Artisanal mining occurs all over the world. In some jurisdictions it is seen as a dangerous blight, however, in Costa Rica the government regulates and encourages the artisanal miners in its central gold belt.
The Costa Rican artisanal miners use low tech, low environmental impact, techniques to mine the rich ores of the region. Unfortunately, they have a long history of using mercury processes to extract the gold from the rock they excavate. This leads to tailings piles which are environmentally hazardous. It is also not very efficient, up to 60% of the gold remains in the rock in the tailings piles.

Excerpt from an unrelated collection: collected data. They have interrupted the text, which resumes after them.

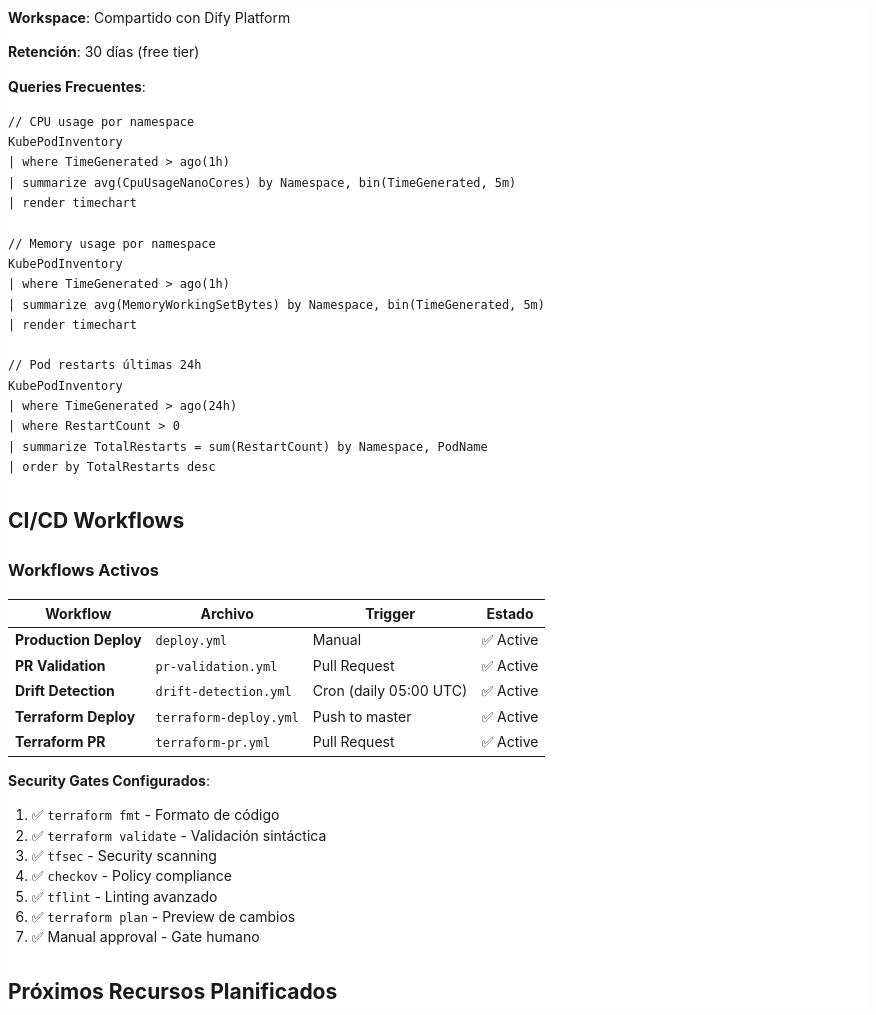 **Workspace**: Compartido con Dify Platform

**Retención**: 30 días (free tier)

**Queries Frecuentes**:

```kusto
// CPU usage por namespace
KubePodInventory
| where TimeGenerated > ago(1h)
| summarize avg(CpuUsageNanoCores) by Namespace, bin(TimeGenerated, 5m)
| render timechart

// Memory usage por namespace
KubePodInventory
| where TimeGenerated > ago(1h)
| summarize avg(MemoryWorkingSetBytes) by Namespace, bin(TimeGenerated, 5m)
| render timechart

// Pod restarts últimas 24h
KubePodInventory
| where TimeGenerated > ago(24h)
| where RestartCount > 0
| summarize TotalRestarts = sum(RestartCount) by Namespace, PodName
| order by TotalRestarts desc
```

## CI/CD Workflows

### Workflows Activos

| Workflow | Archivo | Trigger | Estado |
|----------|---------|---------|--------|
| **Production Deploy** | `deploy.yml` | Manual | ✅ Active |
| **PR Validation** | `pr-validation.yml` | Pull Request | ✅ Active |
| **Drift Detection** | `drift-detection.yml` | Cron (daily 05:00 UTC) | ✅ Active |
| **Terraform Deploy** | `terraform-deploy.yml` | Push to master | ✅ Active |
| **Terraform PR** | `terraform-pr.yml` | Pull Request | ✅ Active |

**Security Gates Configurados**:

1. ✅ `terraform fmt` - Formato de código
2. ✅ `terraform validate` - Validación sintáctica
3. ✅ `tfsec` - Security scanning
4. ✅ `checkov` - Policy compliance
5. ✅ `tflint` - Linting avanzado
6. ✅ `terraform plan` - Preview de cambios
7. ✅ Manual approval - Gate humano

## Próximos Recursos Planificados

When Ryan Jackson, CEO of Newlox Gold Ventures (C.LUX) was a McGill undergraduate studying environmental science he had a secret, he was spending his summers as an intern at a mining company which worked in Latin America. Which meant he spent time walking through the jungle and, in the process, seeing artisanal mines and meeting the miners. “We saw tailings piles everywhere we went,” said Jackson in a telephone interview. “At one point we sent some tailings samples to the lab. They came back with higher grades than our mine plan.”

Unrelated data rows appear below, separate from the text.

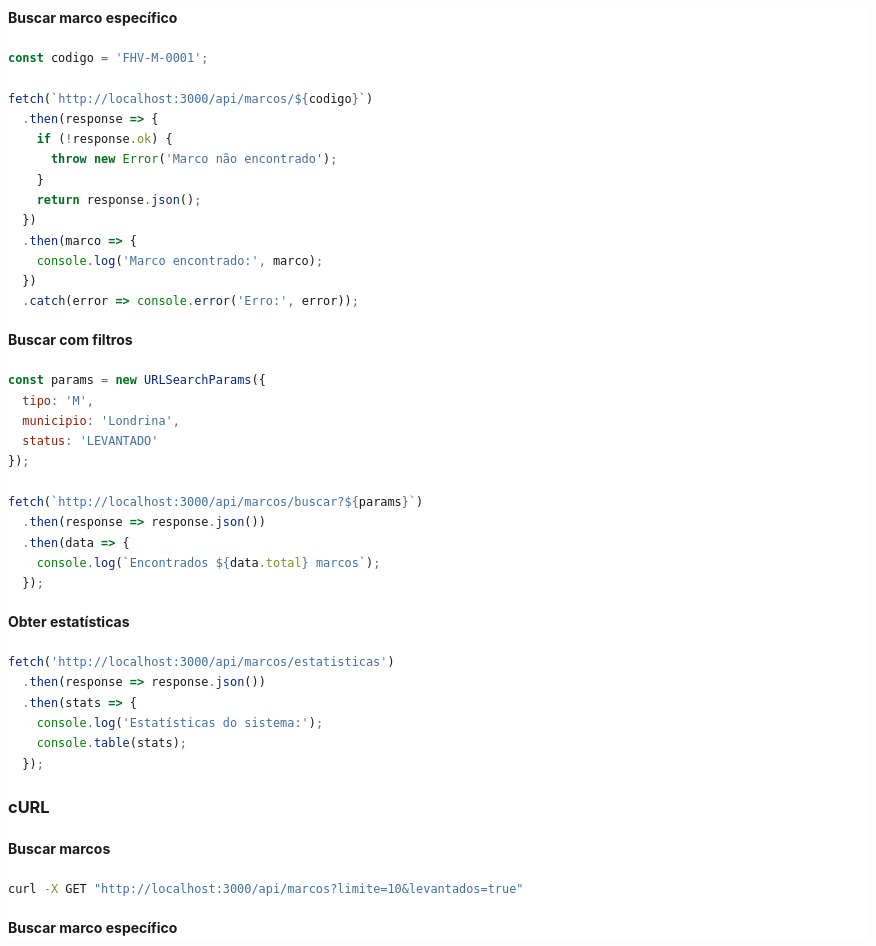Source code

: #### Buscar marco específico

```javascript
const codigo = 'FHV-M-0001';

fetch(`http://localhost:3000/api/marcos/${codigo}`)
  .then(response => {
    if (!response.ok) {
      throw new Error('Marco não encontrado');
    }
    return response.json();
  })
  .then(marco => {
    console.log('Marco encontrado:', marco);
  })
  .catch(error => console.error('Erro:', error));
```

#### Buscar com filtros

```javascript
const params = new URLSearchParams({
  tipo: 'M',
  municipio: 'Londrina',
  status: 'LEVANTADO'
});

fetch(`http://localhost:3000/api/marcos/buscar?${params}`)
  .then(response => response.json())
  .then(data => {
    console.log(`Encontrados ${data.total} marcos`);
  });
```

#### Obter estatísticas

```javascript
fetch('http://localhost:3000/api/marcos/estatisticas')
  .then(response => response.json())
  .then(stats => {
    console.log('Estatísticas do sistema:');
    console.table(stats);
  });
```

### cURL

#### Buscar marcos

```bash
curl -X GET "http://localhost:3000/api/marcos?limite=10&levantados=true"
```

#### Buscar marco específico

Which actually makes sense when you think about artisanal mining. Artisanal miners chase high grade. The mining itself is back-breakingly hard work and lower grade rock is just not worth mining. At the same time, the artisanal miners lack the technology to recover more than a fraction of the gold in the rock they mine which means that the tailings piles still contain high-grade ore with only a fraction of the gold extracted.
Jackson began to develop the concept of a low CAPEX waste remediation and gold recovery operation which would focus on the many artisanal mines in Costa Rica’s central gold belt.
“We realized that if we could design a remediation and recovery plant on a small scale we could clean up the tailings piles and have cash flow,” said Jackson. “It made economic sense because the costs of mining and crushing were already paid and the grade was very attractive.”
Working with mining engineers at UBC’s Norman B. Keevil Institute of Mining Engineering Newlox built a small scale tailings reprocessing plant. “Because it is small scale,” said Jackson, “the CAPEX is low and we can commission the plant in three or four months.”
The plant itself processes the material using a combination of gravity and floatation to extract the gold. Fully commissioned the first plant is designed to process 80 tonnes a day of material and, in a fully optimized configuration, recovers over 90% of the gold present in that material.
A low CAPEX and a quick road to free cash flow are important to Newlox’s potential success but even more important is establishing solid relationships with the artisanal miners themselves. Newlox knew that Costa Rica was a safe jurisdiction, and rated highly for economic and political freedom by the Fraser Institute. Artisanal miners in Costa Rica are encouraged by the government to form co-operatives and the gold trade in Costa Rica was well organized and regulated by the government. Newlox also had access to historical information which helped it locate over thirty tailings piles of varying sizes.
The key was to come up with a deal which was easy for the miners’ co-ops to monitor. “We went for a zero trust model,” said Jackson. “We buy the tailings and pay for tonnage. The miners just have to count the trucks. We assay when we buy. We’re looking for a minimum of 9 grams per ton. And we assay again at the plant.”
The first plant went into operation in early spring 2020 with an initial recovery rate of 75% which was later optimized to 90%. “We had to shut down because of COVID,” said Jackson, “but during the test phase we recovered enough gold to breakeven on an operational basis.”
Jackson expects the plant to recommence operations in the fall. “It is a very safe plant from a COVID perspective,” said Jackson. “It is open-air with a roof. We should be at full-scale operations within three months and cash flow positive within the first month.”
Newlox is already building its second plant and has plans for more. “We are moving to process all the tailings in the area,” said Jackson. But Newlox is not stopping at tailings.
“We’re building trust with the local miners,” said Jackson. “That trust opens up the possibility of processing the raw ore they are mining. We need to create incentives for the local miners. If we process their ore there will be less pollution. We’d have to pay more per ton but we’d have higher grades and higher tonnage.”
From an investor perspective, Newlox is attractively priced at around $0.15 with a market cap of 11.25 million dollars. Given the very quick and low CAPEX path to profitable gold production, Newlox is set to be re-rated as a producer rather than a developer.